I tell this college student that in each classroom, there will be a local teacher-facilitator (called a "tech") to make sure that the equipment works and the students behave. Since the "tech" won’t require the extensive education and training of today’s teachers, the teacher’s union will fall apart, and that "tech" will earn about $15 an hour to facilitate a class of what could include over 50 students. This new progressive system will be justified and supported by the American public for several reasons: Each lesson will be among the most interesting and efficient lessons in the world; millions of dollars will be saved in reduced teacher salaries; the "techs" can specialize in classroom management; performance data will be standardized and immediately produced (and therefore "individualized"); and the country will finally achieve equity in its public school system.
"So if you want to be a teacher," I tell the college student, "you better be a super-teacher."
I'm not a Luddite, but neither do I see the imminent replacement of flesh-and-blood teachers. Thomas Edison thought that the movie projector would revolutionize education because it would allow every student to have the best teachers in the world...does that sound at all like what we're hearing about the internet?

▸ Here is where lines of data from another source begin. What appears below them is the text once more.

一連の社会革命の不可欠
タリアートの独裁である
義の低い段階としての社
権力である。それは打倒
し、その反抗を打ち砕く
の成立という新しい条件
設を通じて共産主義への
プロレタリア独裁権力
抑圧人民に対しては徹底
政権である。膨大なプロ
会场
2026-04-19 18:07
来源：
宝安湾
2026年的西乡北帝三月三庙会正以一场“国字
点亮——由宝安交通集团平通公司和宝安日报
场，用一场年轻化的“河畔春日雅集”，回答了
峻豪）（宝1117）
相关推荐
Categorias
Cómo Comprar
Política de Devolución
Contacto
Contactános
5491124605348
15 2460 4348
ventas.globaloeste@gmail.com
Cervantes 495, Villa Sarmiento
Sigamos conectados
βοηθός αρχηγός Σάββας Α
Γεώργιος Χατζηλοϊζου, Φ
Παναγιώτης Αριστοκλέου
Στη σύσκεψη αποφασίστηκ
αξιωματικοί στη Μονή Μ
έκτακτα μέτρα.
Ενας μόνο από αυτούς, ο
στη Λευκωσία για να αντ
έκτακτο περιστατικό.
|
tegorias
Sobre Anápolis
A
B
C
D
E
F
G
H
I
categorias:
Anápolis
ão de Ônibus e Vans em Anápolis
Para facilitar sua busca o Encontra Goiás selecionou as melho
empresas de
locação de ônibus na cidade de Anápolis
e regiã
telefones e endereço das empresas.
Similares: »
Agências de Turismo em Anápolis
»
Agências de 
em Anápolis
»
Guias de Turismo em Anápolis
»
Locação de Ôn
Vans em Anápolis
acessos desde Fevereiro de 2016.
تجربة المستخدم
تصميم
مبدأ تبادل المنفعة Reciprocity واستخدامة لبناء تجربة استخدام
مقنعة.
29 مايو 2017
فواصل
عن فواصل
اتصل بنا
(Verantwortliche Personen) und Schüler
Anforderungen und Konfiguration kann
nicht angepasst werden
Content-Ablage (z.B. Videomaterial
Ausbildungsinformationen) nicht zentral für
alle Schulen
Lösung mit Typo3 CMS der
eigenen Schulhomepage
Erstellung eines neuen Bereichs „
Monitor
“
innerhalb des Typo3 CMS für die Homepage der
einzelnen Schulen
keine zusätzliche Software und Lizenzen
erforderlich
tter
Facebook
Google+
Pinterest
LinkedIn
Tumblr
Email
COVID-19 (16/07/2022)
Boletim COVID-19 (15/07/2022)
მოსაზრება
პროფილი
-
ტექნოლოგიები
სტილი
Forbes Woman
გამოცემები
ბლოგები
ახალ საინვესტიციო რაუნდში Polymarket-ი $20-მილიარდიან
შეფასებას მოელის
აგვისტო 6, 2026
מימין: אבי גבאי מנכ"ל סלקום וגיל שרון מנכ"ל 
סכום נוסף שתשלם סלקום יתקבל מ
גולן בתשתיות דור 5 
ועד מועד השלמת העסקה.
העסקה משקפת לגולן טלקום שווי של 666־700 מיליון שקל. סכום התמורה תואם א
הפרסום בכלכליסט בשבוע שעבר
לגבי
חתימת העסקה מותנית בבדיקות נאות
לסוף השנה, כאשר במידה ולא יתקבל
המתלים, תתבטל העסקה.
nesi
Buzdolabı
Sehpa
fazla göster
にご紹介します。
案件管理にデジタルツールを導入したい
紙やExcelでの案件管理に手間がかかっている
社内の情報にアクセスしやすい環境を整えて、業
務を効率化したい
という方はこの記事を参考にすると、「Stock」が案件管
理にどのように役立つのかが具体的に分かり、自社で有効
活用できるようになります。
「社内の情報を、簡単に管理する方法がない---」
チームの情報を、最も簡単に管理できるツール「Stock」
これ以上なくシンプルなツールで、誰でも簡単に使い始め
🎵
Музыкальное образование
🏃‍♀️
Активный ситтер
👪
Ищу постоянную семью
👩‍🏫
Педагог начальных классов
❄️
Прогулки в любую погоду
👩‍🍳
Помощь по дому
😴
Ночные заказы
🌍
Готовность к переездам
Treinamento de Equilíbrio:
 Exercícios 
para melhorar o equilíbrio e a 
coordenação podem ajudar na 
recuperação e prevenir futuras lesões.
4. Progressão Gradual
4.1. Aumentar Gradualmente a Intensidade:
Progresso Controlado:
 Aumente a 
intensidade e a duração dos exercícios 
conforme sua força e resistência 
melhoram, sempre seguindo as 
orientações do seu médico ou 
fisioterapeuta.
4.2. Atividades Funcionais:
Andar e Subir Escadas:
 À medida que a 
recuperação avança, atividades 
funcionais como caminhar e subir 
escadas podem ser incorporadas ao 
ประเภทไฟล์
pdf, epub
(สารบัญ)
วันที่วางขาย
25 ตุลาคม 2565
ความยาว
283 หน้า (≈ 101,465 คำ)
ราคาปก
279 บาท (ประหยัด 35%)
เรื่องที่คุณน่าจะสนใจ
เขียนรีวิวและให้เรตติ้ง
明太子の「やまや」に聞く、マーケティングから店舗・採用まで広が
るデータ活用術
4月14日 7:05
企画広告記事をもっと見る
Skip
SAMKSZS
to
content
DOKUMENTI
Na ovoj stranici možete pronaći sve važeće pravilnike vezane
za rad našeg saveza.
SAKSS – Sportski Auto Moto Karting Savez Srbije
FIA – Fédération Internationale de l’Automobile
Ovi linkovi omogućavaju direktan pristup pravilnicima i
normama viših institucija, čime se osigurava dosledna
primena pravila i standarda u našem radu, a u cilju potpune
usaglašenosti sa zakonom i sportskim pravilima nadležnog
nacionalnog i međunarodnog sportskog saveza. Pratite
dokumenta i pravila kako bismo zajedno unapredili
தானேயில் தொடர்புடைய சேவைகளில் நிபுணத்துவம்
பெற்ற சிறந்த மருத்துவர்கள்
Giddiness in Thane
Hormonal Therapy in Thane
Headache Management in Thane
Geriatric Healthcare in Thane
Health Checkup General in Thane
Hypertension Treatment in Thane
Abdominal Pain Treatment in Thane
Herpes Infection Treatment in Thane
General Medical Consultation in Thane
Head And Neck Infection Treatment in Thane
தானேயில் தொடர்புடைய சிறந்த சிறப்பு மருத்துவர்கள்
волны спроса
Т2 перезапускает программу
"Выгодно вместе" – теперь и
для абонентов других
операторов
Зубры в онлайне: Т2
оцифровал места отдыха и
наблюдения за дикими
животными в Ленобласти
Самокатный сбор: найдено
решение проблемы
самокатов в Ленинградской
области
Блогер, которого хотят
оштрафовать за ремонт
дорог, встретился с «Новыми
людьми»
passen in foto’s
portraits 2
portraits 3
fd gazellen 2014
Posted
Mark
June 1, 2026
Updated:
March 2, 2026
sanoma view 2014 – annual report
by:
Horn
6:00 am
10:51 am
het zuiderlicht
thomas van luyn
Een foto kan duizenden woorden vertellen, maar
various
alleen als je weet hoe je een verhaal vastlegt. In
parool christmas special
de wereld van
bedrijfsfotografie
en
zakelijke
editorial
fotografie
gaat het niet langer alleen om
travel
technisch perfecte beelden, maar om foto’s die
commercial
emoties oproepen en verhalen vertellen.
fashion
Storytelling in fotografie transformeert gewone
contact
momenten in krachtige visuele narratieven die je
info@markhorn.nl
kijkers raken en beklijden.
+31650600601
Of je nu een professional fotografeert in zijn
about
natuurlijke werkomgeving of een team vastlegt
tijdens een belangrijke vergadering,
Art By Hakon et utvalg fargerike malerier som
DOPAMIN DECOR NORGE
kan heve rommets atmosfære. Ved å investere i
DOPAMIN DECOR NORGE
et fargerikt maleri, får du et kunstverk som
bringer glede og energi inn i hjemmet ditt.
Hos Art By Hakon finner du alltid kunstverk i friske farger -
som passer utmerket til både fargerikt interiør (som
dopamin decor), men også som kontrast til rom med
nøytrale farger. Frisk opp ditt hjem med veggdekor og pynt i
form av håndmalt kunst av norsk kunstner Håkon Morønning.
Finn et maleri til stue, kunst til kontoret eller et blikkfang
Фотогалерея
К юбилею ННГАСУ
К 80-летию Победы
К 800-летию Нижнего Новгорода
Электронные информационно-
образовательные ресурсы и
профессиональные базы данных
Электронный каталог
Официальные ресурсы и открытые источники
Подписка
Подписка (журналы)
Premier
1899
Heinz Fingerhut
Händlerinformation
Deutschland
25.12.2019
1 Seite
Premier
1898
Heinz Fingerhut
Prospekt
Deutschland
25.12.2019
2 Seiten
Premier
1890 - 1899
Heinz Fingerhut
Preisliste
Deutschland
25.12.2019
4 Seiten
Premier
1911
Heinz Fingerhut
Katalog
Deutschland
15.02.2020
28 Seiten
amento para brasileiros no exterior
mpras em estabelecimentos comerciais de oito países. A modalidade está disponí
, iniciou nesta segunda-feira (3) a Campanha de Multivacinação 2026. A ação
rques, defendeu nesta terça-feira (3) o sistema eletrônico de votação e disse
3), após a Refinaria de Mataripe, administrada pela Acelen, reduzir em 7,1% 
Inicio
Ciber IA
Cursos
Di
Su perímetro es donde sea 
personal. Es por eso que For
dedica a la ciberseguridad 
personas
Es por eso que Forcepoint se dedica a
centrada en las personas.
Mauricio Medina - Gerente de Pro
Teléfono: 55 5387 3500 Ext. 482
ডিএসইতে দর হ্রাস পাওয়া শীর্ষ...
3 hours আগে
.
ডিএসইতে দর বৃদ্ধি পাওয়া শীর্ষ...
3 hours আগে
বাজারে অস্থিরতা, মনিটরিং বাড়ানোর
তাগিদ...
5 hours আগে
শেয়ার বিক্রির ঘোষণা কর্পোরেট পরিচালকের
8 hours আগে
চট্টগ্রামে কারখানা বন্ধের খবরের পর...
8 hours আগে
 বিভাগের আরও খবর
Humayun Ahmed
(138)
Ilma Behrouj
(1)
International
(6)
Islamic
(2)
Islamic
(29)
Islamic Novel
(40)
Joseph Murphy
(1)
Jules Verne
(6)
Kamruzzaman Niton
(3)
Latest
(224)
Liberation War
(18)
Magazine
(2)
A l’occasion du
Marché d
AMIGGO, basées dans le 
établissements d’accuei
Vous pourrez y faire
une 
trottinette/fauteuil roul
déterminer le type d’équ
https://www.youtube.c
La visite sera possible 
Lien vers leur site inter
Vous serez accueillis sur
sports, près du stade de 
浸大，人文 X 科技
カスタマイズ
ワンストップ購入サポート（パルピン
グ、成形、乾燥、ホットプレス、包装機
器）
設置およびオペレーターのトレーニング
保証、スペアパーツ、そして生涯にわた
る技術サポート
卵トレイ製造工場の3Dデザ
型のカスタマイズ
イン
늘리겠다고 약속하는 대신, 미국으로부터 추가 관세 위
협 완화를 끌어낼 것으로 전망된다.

I don't think teachers are going away, and I don't hold this position not from a romantic point of view but from a practical one. Yes, humans are social animals and yes, it's much easier to learn in an interactive environment than from a video screen (as someone earning a master's degree online, I state that last point categorically). Teachers will remain in large part because of those two points (and I would wager that the classroom of 50 years from now won't look all that different from the way it looks today). Do you really think Edison's position will finally hold sway because of the internet? A large proportion of the planet has access to Harvard, Yale, and MIT professors and lectures entirely free, and yet...
The other concern at the linked article was the pendulum swing from the teacher as "sage on the stage" to "guide on the side". That pendulum will always swing, there's no reason to believe that the teacher will ever permanently become a mere facilitator of curriculum--again, my own experience reinforces that belief.
I'm far more worried that the state teachers' retirement system is going to go broke before I retire than I am that the teaching profession itself will disappear.
2 comments:
I believe that the sinking test scores since we moved to using computers to teach reading point to the need for a human touch in learning.
I'm sorry, but if you're using the terms 'contact expert' and 'curriculum facilitator', even with implied sarcasm air quotes … you're already too far gone. And, I don't care how good a virtual class is -- it's not as good as being there, and it assumes all students are highly motivated … which is why it's been working for you, Darren.